begin Document excerpt

After a rocky start with a cab driver who diverted us to his brothers apartment and demanded double our agreed price up front (we made him bring us back to our hotel where the front desk clerk scolded him and we got another cab) we made our way to Patan.
Patan was a separate city in medieval times; it is now a suburb of Kathmandu known as Laliputar, which might mean City of Beauty or City of Artists or something else altogether. It has the most magnificent of the 3 Durbar (palace) Squares in Kathmandu Valley and a very nice museum of Buddhist and Hindu Art, as well as 4 very ancient Stupas (attributed to Ashoka), thriving metalwork and wood carving trade, the only zoo in Nepal, and a large Tibetan Refugee Camp where the Tibetan Rug factory is.

This time we hired a guide. And he was very helpful in showing us inside the palace, explaining the temples (he had his own spin on the erotic art), and showing us the best places for pictures. He was quite passionate about the beauty and history and quite sad about what was crumbling (much damage still unrepaired from the 1934 earthquake).

end Document excerpt
begin Dataset section

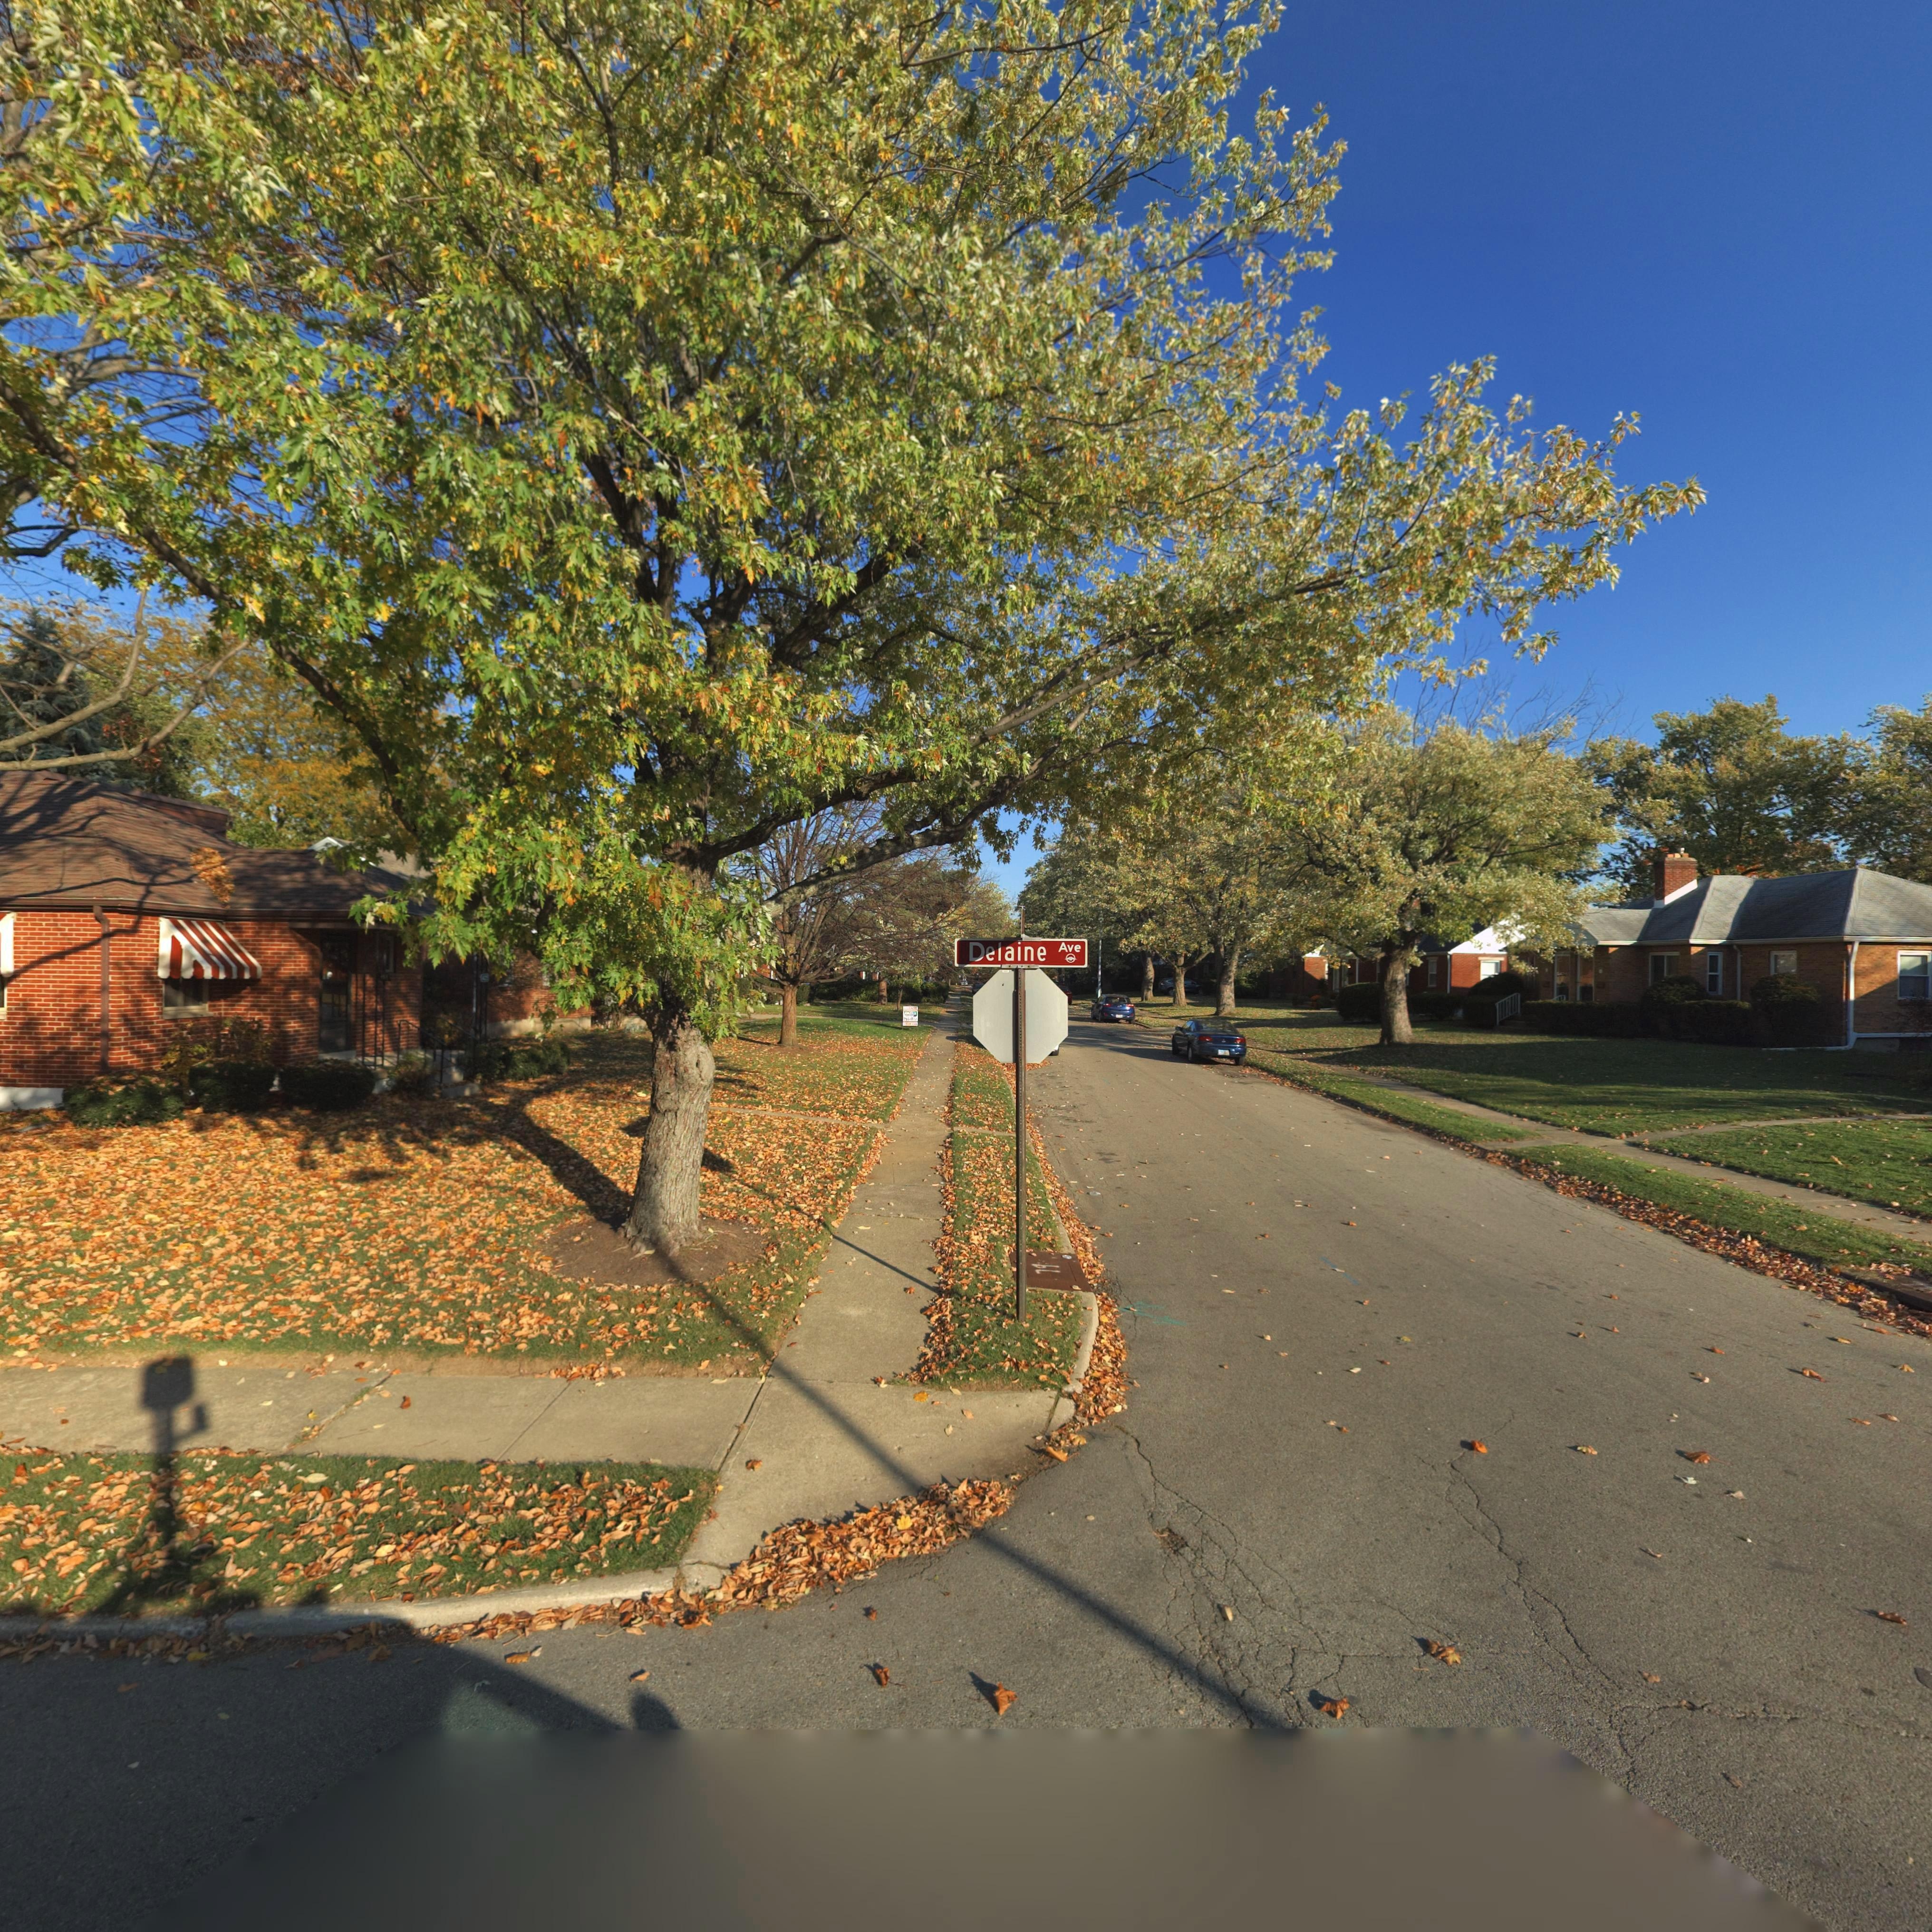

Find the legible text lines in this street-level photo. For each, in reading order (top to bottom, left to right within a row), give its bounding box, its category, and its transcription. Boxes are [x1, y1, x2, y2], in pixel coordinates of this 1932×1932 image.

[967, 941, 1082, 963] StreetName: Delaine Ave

end Dataset section

- _Directives_
1. Print the Patan travel account verbatim, beginning at the words "After a rocky" and stopping after "Rug factory is.".
2. Proceed with the Patan travel account, picking up after its last sentence.

- _Task answers_
1.
After a rocky start with a cab driver who diverted us to his brothers apartment and demanded double our agreed price up front (we made him bring us back to our hotel where the front desk clerk scolded him and we got another cab) we made our way to Patan.
Patan was a separate city in medieval times; it is now a suburb of Kathmandu known as Laliputar, which might mean City of Beauty or City of Artists or something else altogether. It has the most magnificent of the 3 Durbar (palace) Squares in Kathmandu Valley and a very nice museum of Buddhist and Hindu Art, as well as 4 very ancient Stupas (attributed to Ashoka), thriving metalwork and wood carving trade, the only zoo in Nepal, and a large Tibetan Refugee Camp where the Tibetan Rug factory is.

2.
We ate in the museum cafe which is inside the palace and uses part of the palace gardens to grow their own organic salads. Very nice.

We then toured the museum before heading to Swayambuthnath.

Boudhanath

What a WONDERFUL and magical place, so different from our experience of Kathmandu yesterday. It’s peaceful and inspiring.
This is an ENORMOUS stupa-120 feet in diameter and 43 meters high. The site “dates back beyond the recall of folk memory” and has been rebuilt many times. It is surrounded by shops selling Buddhist paintings, music and beads and many monasteries. Everything is very low key. And today with perfect weather (about 72 degrees, blue skies and just enough of a breeze to set the pray flags flapping), it was transcendent.